* Dataset entries:
--*--

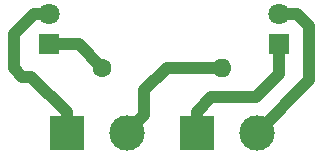
<source format=gbl>
G04 #@! TF.GenerationSoftware,KiCad,Pcbnew,5.0.2+dfsg1-1+deb10u1*
G04 #@! TF.CreationDate,2023-11-21T23:16:01+01:00*
G04 #@! TF.ProjectId,Carte _lectronique pilotage variateur,43617274-6520-4e96-9c65-6374726f6e69,rev?*
G04 #@! TF.SameCoordinates,Original*
G04 #@! TF.FileFunction,Copper,L2,Bot*
G04 #@! TF.FilePolarity,Positive*
%FSLAX46Y46*%
G04 Gerber Fmt 4.6, Leading zero omitted, Abs format (unit mm)*
G04 Created by KiCad (PCBNEW 5.0.2+dfsg1-1+deb10u1) date mar. 21 nov. 2023 23:16:01 CET*
%MOMM*%
%LPD*%
G01*
G04 APERTURE LIST*
G04 #@! TA.AperFunction,ComponentPad*
%ADD10R,1.800000X1.800000*%
G04 #@! TD*
G04 #@! TA.AperFunction,ComponentPad*
%ADD11C,1.800000*%
G04 #@! TD*
G04 #@! TA.AperFunction,ComponentPad*
%ADD12C,3.000000*%
G04 #@! TD*
G04 #@! TA.AperFunction,ComponentPad*
%ADD13R,3.000000X3.000000*%
G04 #@! TD*
G04 #@! TA.AperFunction,ComponentPad*
%ADD14C,1.600000*%
G04 #@! TD*
G04 #@! TA.AperFunction,ComponentPad*
%ADD15O,1.600000X1.600000*%
G04 #@! TD*
G04 #@! TA.AperFunction,Conductor*
%ADD16C,1.000000*%
G04 #@! TD*
G04 APERTURE END LIST*
D10*
G04 #@! TO.P,Rx,1*
G04 #@! TO.N,N/C*
X181500000Y-91500000D03*
D11*
G04 #@! TO.P,Rx,2*
X181500000Y-88960000D03*
G04 #@! TD*
D12*
G04 #@! TO.P,,2*
G04 #@! TO.N,N/C*
X168580000Y-99000000D03*
D13*
G04 #@! TO.P,,1*
X163500000Y-99000000D03*
G04 #@! TD*
G04 #@! TO.P,,1*
G04 #@! TO.N,N/C*
X174500000Y-99000000D03*
D12*
G04 #@! TO.P,,2*
X179580000Y-99000000D03*
G04 #@! TD*
D14*
G04 #@! TO.P,33k,1*
G04 #@! TO.N,N/C*
X166500000Y-93500000D03*
D15*
G04 #@! TO.P,33k,2*
X176660000Y-93500000D03*
G04 #@! TD*
D11*
G04 #@! TO.P,Tx,2*
G04 #@! TO.N,N/C*
X162000000Y-88960000D03*
D10*
G04 #@! TO.P,Tx,1*
X162000000Y-91500000D03*
G04 #@! TD*
D16*
G04 #@! TO.N,*
X170079999Y-97500001D02*
X170079999Y-95420001D01*
X168580000Y-99000000D02*
X170079999Y-97500001D01*
X172000000Y-93500000D02*
X176660000Y-93500000D01*
X170079999Y-95420001D02*
X172000000Y-93500000D01*
X164500000Y-91500000D02*
X162000000Y-91500000D01*
X166500000Y-93500000D02*
X164500000Y-91500000D01*
X160727208Y-88960000D02*
X159000000Y-90687208D01*
X162000000Y-88960000D02*
X160727208Y-88960000D01*
X163500000Y-97250000D02*
X163500000Y-99000000D01*
X159750000Y-94250000D02*
X159000000Y-93500000D01*
X159000000Y-90687208D02*
X159000000Y-93500000D01*
X160500000Y-94250000D02*
X159750000Y-94250000D01*
X160500000Y-94250000D02*
X163500000Y-97250000D01*
X174500000Y-97250000D02*
X175750000Y-96000000D01*
X174500000Y-99000000D02*
X174500000Y-97250000D01*
X175750000Y-96000000D02*
X179500000Y-96000000D01*
X181500000Y-94000000D02*
X181500000Y-91500000D01*
X179500000Y-96000000D02*
X181500000Y-94000000D01*
X182960000Y-88960000D02*
X181500000Y-88960000D01*
X184000000Y-90000000D02*
X182960000Y-88960000D01*
X184000000Y-94580000D02*
X184000000Y-90000000D01*
X179580000Y-99000000D02*
X184000000Y-94580000D01*
G04 #@! TD*
M02*

</source>
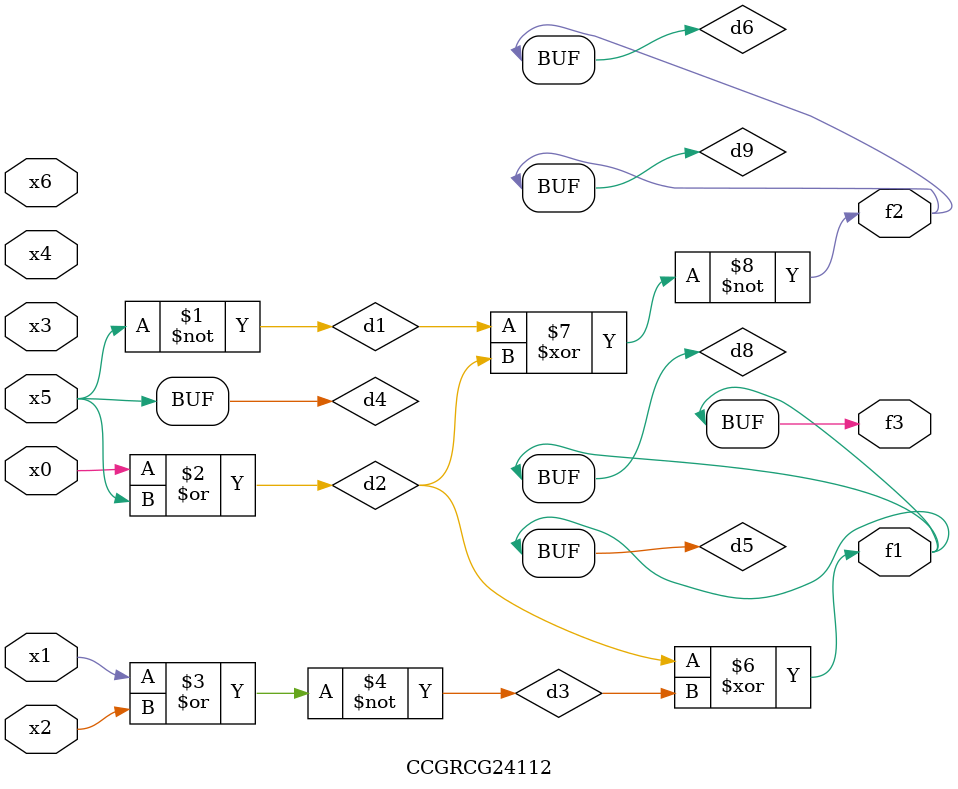
<source format=v>
module CCGRCG24112(
	input x0, x1, x2, x3, x4, x5, x6,
	output f1, f2, f3
);

	wire d1, d2, d3, d4, d5, d6, d7, d8, d9;

	nand (d1, x5);
	or (d2, x0, x5);
	nor (d3, x1, x2);
	xnor (d4, d1);
	xor (d5, d2, d3);
	xnor (d6, d1, d2);
	not (d7, x4);
	buf (d8, d5);
	xor (d9, d6);
	assign f1 = d8;
	assign f2 = d9;
	assign f3 = d8;
endmodule

</source>
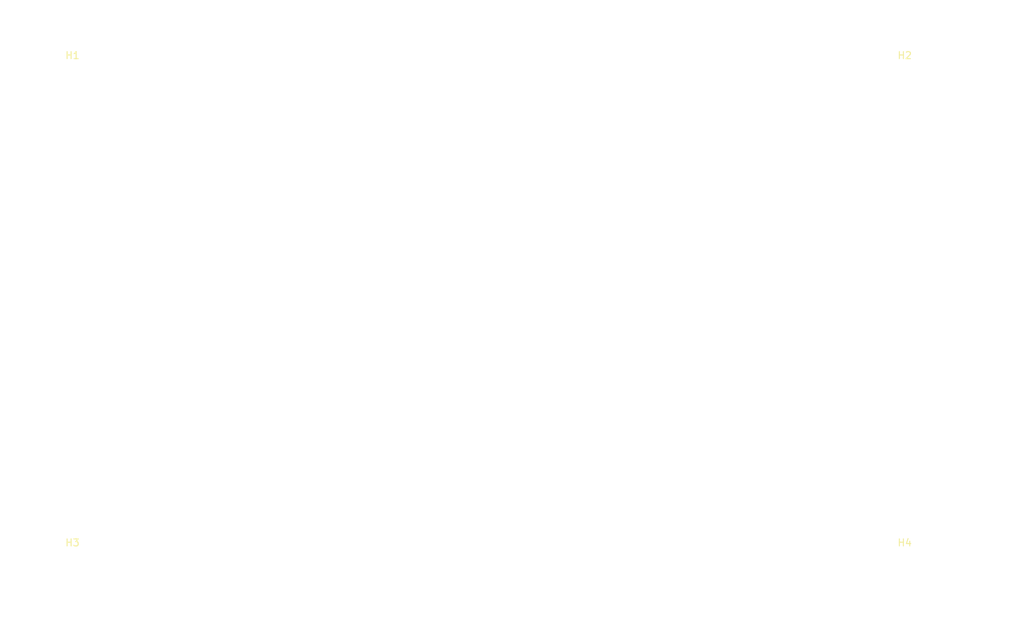
<source format=kicad_pcb>
(kicad_pcb (version 20210228) (generator pcbnew)

  (general
    (thickness 1.6)
  )

  (paper "A4")
  (title_block
    (title "Enter Title On Page Setting Dialog")
    (rev "1")
    (company "KiCAD")
  )

  (layers
    (0 "F.Cu" signal)
    (31 "B.Cu" signal)
    (32 "B.Adhes" user "B.Adhesive")
    (33 "F.Adhes" user "F.Adhesive")
    (34 "B.Paste" user)
    (35 "F.Paste" user)
    (36 "B.SilkS" user "B.Silkscreen")
    (37 "F.SilkS" user "F.Silkscreen")
    (38 "B.Mask" user)
    (39 "F.Mask" user)
    (40 "Dwgs.User" user "User.Drawings")
    (41 "Cmts.User" user "User.Comments")
    (42 "Eco1.User" user "User.Eco1")
    (43 "Eco2.User" user "User.Eco2")
    (44 "Edge.Cuts" user)
    (45 "Margin" user)
    (46 "B.CrtYd" user "B.Courtyard")
    (47 "F.CrtYd" user "F.Courtyard")
    (48 "B.Fab" user)
    (49 "F.Fab" user)
  )

  (setup
    (stackup
      (layer "F.SilkS" (type "Top Silk Screen"))
      (layer "F.Paste" (type "Top Solder Paste"))
      (layer "F.Mask" (type "Top Solder Mask") (color "Red") (thickness 0.01))
      (layer "F.Cu" (type "copper") (thickness 0.035))
      (layer "dielectric 1" (type "core") (thickness 1.51) (material "FR4") (epsilon_r 4.5) (loss_tangent 0.02))
      (layer "B.Cu" (type "copper") (thickness 0.035))
      (layer "B.Mask" (type "Bottom Solder Mask") (color "Red") (thickness 0.01))
      (layer "B.Paste" (type "Bottom Solder Paste"))
      (layer "B.SilkS" (type "Bottom Silk Screen"))
      (copper_finish "None")
      (dielectric_constraints no)
    )
    (pad_to_mask_clearance 0)
    (pcbplotparams
      (layerselection 0x00010f0_ffffffff)
      (disableapertmacros false)
      (usegerberextensions true)
      (usegerberattributes true)
      (usegerberadvancedattributes false)
      (creategerberjobfile false)
      (svguseinch false)
      (svgprecision 6)
      (excludeedgelayer true)
      (plotframeref false)
      (viasonmask false)
      (mode 1)
      (useauxorigin false)
      (hpglpennumber 1)
      (hpglpenspeed 20)
      (hpglpendiameter 15.000000)
      (dxfpolygonmode true)
      (dxfimperialunits true)
      (dxfusepcbnewfont true)
      (psnegative false)
      (psa4output false)
      (plotreference true)
      (plotvalue true)
      (plotinvisibletext false)
      (sketchpadsonfab false)
      (subtractmaskfromsilk true)
      (outputformat 4)
      (mirror false)
      (drillshape 0)
      (scaleselection 1)
      (outputdirectory "")
    )
  )


  (net 0 "")

  (footprint "MountingHole:MountingHole_3.2mm_M3" (layer "F.Cu") (at 75.4 53.800001))

  (footprint "MountingHole:MountingHole_3.2mm_M3" (layer "F.Cu") (at 204.4 53.800001))

  (footprint "MountingHole:MountingHole_3.2mm_M3" (layer "F.Cu") (at 75.4 123.100001))

  (footprint "MountingHole:MountingHole_3.2mm_M3" (layer "F.Cu") (at 204.4 123.100001))

  (gr_line (start 70.4 48.800001) (end 70.4 128.100001) (layer "Edge.Cuts") (width 0.00254) (locked) (tstamp 4be0f1a7-7d04-41f3-bd57-d14a5dc57b07))
  (gr_line (start 70.4 128.100001) (end 209.4 128.100001) (layer "Edge.Cuts") (width 0.00254) (locked) (tstamp dec4dca8-621c-4eaa-ba38-deb51afef88b))
  (gr_line (start 209.4 48.800001) (end 70.4 48.800001) (layer "Edge.Cuts") (width 0.00254) (locked) (tstamp f512fa2e-80fc-450b-a765-178a46c34815))
  (gr_line (start 209.4 48.800001) (end 209.4 128.100001) (layer "Edge.Cuts") (width 0.00254) (locked) (tstamp fe803ae9-782b-4fcf-9ebf-587cafc7b587))
  (gr_text "NO CONNECTORS ON THIS SIDE" (at 139.9 130.100001) (layer "Cmts.User") (tstamp c0ccc48a-b0af-4083-b1c6-5f30baf3e46b)
    (effects (font (size 1.5 1.5) (thickness 0.3)))
  )
  (gr_text "NO CONNECTORS ON THIS SIDE" (at 139.9 47.100001) (layer "Cmts.User") (tstamp e645bc2d-11b6-4c86-9947-4cf289a20c1c)
    (effects (font (size 1.5 1.5) (thickness 0.3)))
  )
  (dimension (type aligned) (layer "Dwgs.User") (tstamp 53c1a64b-04f4-4c62-989c-e1aa8343ca75)
    (pts (xy 70.4 128.100001) (xy 209.4 128.100001))
    (height 6.299999)
    (gr_text "139.0 mm" (at 139.9 133.25) (layer "Dwgs.User") (tstamp 53c1a64b-04f4-4c62-989c-e1aa8343ca75)
      (effects (font (size 1 1) (thickness 0.15)))
    )
    (format (units 3) (units_format 1) (precision 1))
    (style (thickness 0.1) (arrow_length 1.27) (text_position_mode 0) (extension_height 0.58642) (extension_offset 0.5) keep_text_aligned)
  )
  (dimension (type aligned) (layer "Dwgs.User") (tstamp 5608e6f4-6079-4806-ada0-73b1e6361a5c)
    (pts (xy 209.4 48.800001) (xy 209.4 128.100001))
    (height -4.4)
    (gr_text "79.3 mm" (at 212.65 88.450001 90) (layer "Dwgs.User") (tstamp 5608e6f4-6079-4806-ada0-73b1e6361a5c)
      (effects (font (size 1 1) (thickness 0.15)))
    )
    (format (units 3) (units_format 1) (precision 1))
    (style (thickness 0.1) (arrow_length 1.27) (text_position_mode 0) (extension_height 0.58642) (extension_offset 0.5) keep_text_aligned)
  )

  (zone (net 0) (net_name "") (layers F&B.Cu) (tstamp 62923c21-a6a9-4f3e-b31a-8524418a7388) (name "KEEPOUT_AREA") (hatch edge 0.508)
    (connect_pads (clearance 0))
    (min_thickness 0.254)
    (keepout (tracks not_allowed) (vias not_allowed) (pads not_allowed ) (copperpour not_allowed) (footprints not_allowed))
    (fill (thermal_gap 0.508) (thermal_bridge_width 0.508))
    (polygon
      (pts
        (xy 209.4 52.800001)
        (xy 70.4 52.800001)
        (xy 70.4 48.800001)
        (xy 209.4 48.800001)
      )
    )
  )
  (zone (net 0) (net_name "") (layers F&B.Cu) (tstamp 6bf14dd0-01bb-4fd1-a6e4-be5d2e3d83fc) (name "KEEPOUT_AREA") (hatch edge 0.508)
    (connect_pads (clearance 0))
    (min_thickness 0.254)
    (keepout (tracks not_allowed) (vias not_allowed) (pads not_allowed ) (copperpour not_allowed) (footprints not_allowed))
    (fill (thermal_gap 0.508) (thermal_bridge_width 0.508))
    (polygon
      (pts
        (xy 209.4 128.100001)
        (xy 70.4 128.100001)
        (xy 70.4 124.100001)
        (xy 209.4 124.100001)
      )
    )
  )
)

</source>
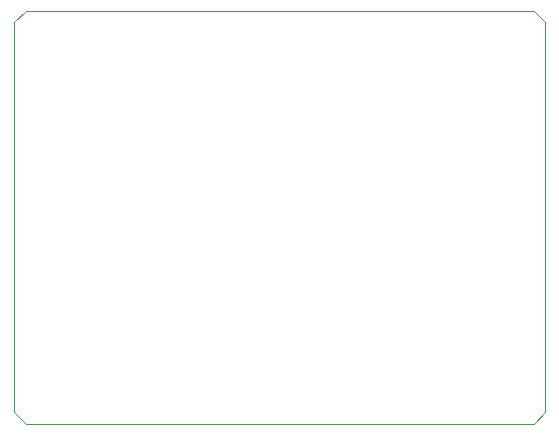
<source format=gbr>
%TF.GenerationSoftware,KiCad,Pcbnew,(6.0.6)*%
%TF.CreationDate,2022-08-05T03:01:18+02:00*%
%TF.ProjectId,toolhead_pcb,746f6f6c-6865-4616-945f-7063622e6b69,rev?*%
%TF.SameCoordinates,Original*%
%TF.FileFunction,Profile,NP*%
%FSLAX46Y46*%
G04 Gerber Fmt 4.6, Leading zero omitted, Abs format (unit mm)*
G04 Created by KiCad (PCBNEW (6.0.6)) date 2022-08-05 03:01:18*
%MOMM*%
%LPD*%
G01*
G04 APERTURE LIST*
%TA.AperFunction,Profile*%
%ADD10C,0.100000*%
%TD*%
G04 APERTURE END LIST*
D10*
X20000000Y-21000000D02*
X20000000Y-54000000D01*
X20000000Y-21000000D02*
X21000000Y-20000000D01*
X64000000Y-55000000D02*
X21000000Y-55000000D01*
X64000000Y-20000000D02*
X65000000Y-21000000D01*
X20000000Y-54000000D02*
X21000000Y-55000000D01*
X64000000Y-20000000D02*
X21000000Y-20000000D01*
X65000000Y-21000000D02*
X65000000Y-54000000D01*
X65000000Y-54000000D02*
X64000000Y-55000000D01*
M02*

</source>
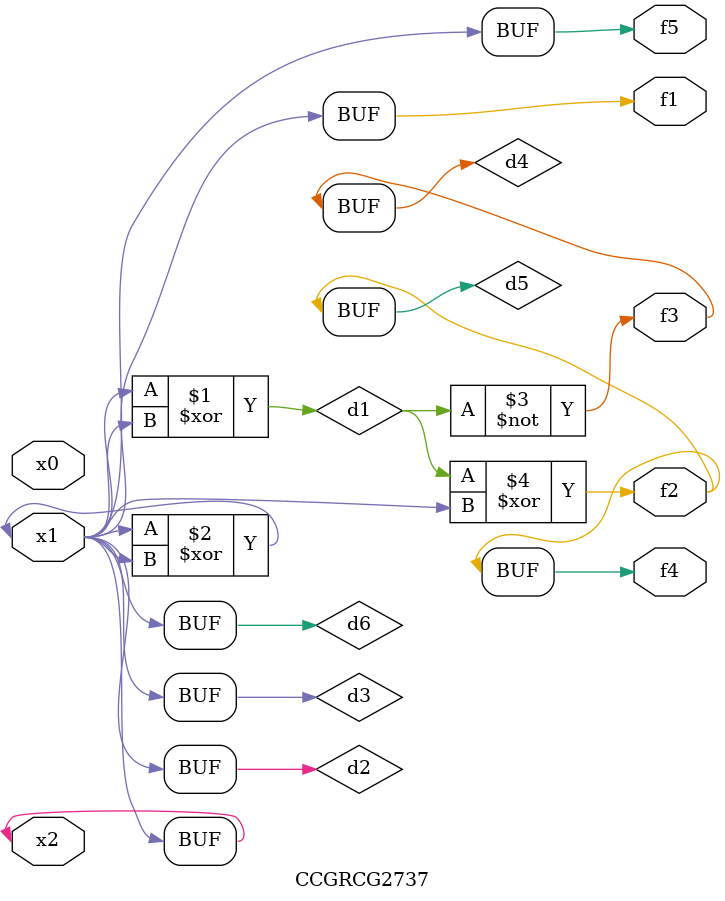
<source format=v>
module CCGRCG2737(
	input x0, x1, x2,
	output f1, f2, f3, f4, f5
);

	wire d1, d2, d3, d4, d5, d6;

	xor (d1, x1, x2);
	buf (d2, x1, x2);
	xor (d3, x1, x2);
	nor (d4, d1);
	xor (d5, d1, d2);
	buf (d6, d2, d3);
	assign f1 = d6;
	assign f2 = d5;
	assign f3 = d4;
	assign f4 = d5;
	assign f5 = d6;
endmodule

</source>
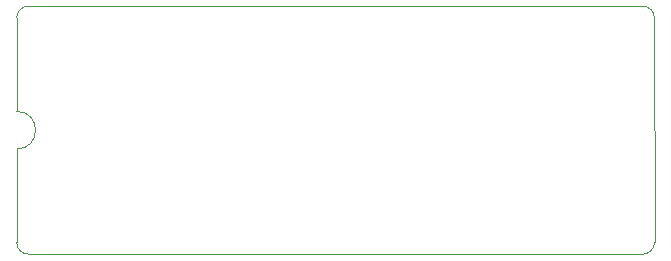
<source format=gm1>
%TF.GenerationSoftware,KiCad,Pcbnew,9.0.0*%
%TF.CreationDate,2025-03-14T22:24:00-04:00*%
%TF.ProjectId,teensy,7465656e-7379-42e6-9b69-6361645f7063,rev?*%
%TF.SameCoordinates,Original*%
%TF.FileFunction,Profile,NP*%
%FSLAX46Y46*%
G04 Gerber Fmt 4.6, Leading zero omitted, Abs format (unit mm)*
G04 Created by KiCad (PCBNEW 9.0.0) date 2025-03-14 22:24:00*
%MOMM*%
%LPD*%
G01*
G04 APERTURE LIST*
%TA.AperFunction,Profile*%
%ADD10C,0.100000*%
%TD*%
G04 APERTURE END LIST*
D10*
X179000000Y-91500000D02*
G75*
G02*
X180000000Y-92500000I0J-1000000D01*
G01*
X127000000Y-112500000D02*
G75*
G02*
X125992900Y-111492893I0J1007100D01*
G01*
X126000000Y-100400000D02*
G75*
G02*
X126000000Y-103600000I0J-1600000D01*
G01*
X179000000Y-112500000D02*
X127000000Y-112500000D01*
X125992893Y-111492893D02*
X126000000Y-103600000D01*
X180000000Y-92500000D02*
X180007107Y-111492893D01*
X180007107Y-111492893D02*
G75*
G02*
X179000000Y-112500007I-1007107J-7D01*
G01*
X125992893Y-92507107D02*
G75*
G02*
X127000000Y-91499993I1007107J7D01*
G01*
X126000000Y-100400000D02*
X125992893Y-92507107D01*
X127000000Y-91500000D02*
X179000000Y-91500000D01*
M02*

</source>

--*--

* Activity: Among the records above, extract exactly the lines from the line with "(at 204.4 123.100001))" to the line with "(gr_line (start 70.4 128.100001)", both lines included, and leave out the rest.

* Task response:
  (footprint "MountingHole:MountingHole_3.2mm_M3" (layer "F.Cu") (at 204.4 123.100001))

  (gr_line (start 70.4 48.800001) (end 70.4 128.100001) (layer "Edge.Cuts") (width 0.00254) (locked) (tstamp 4be0f1a7-7d04-41f3-bd57-d14a5dc57b07))
  (gr_line (start 70.4 128.100001) (end 209.4 128.100001) (layer "Edge.Cuts") (width 0.00254) (locked) (tstamp dec4dca8-621c-4eaa-ba38-deb51afef88b))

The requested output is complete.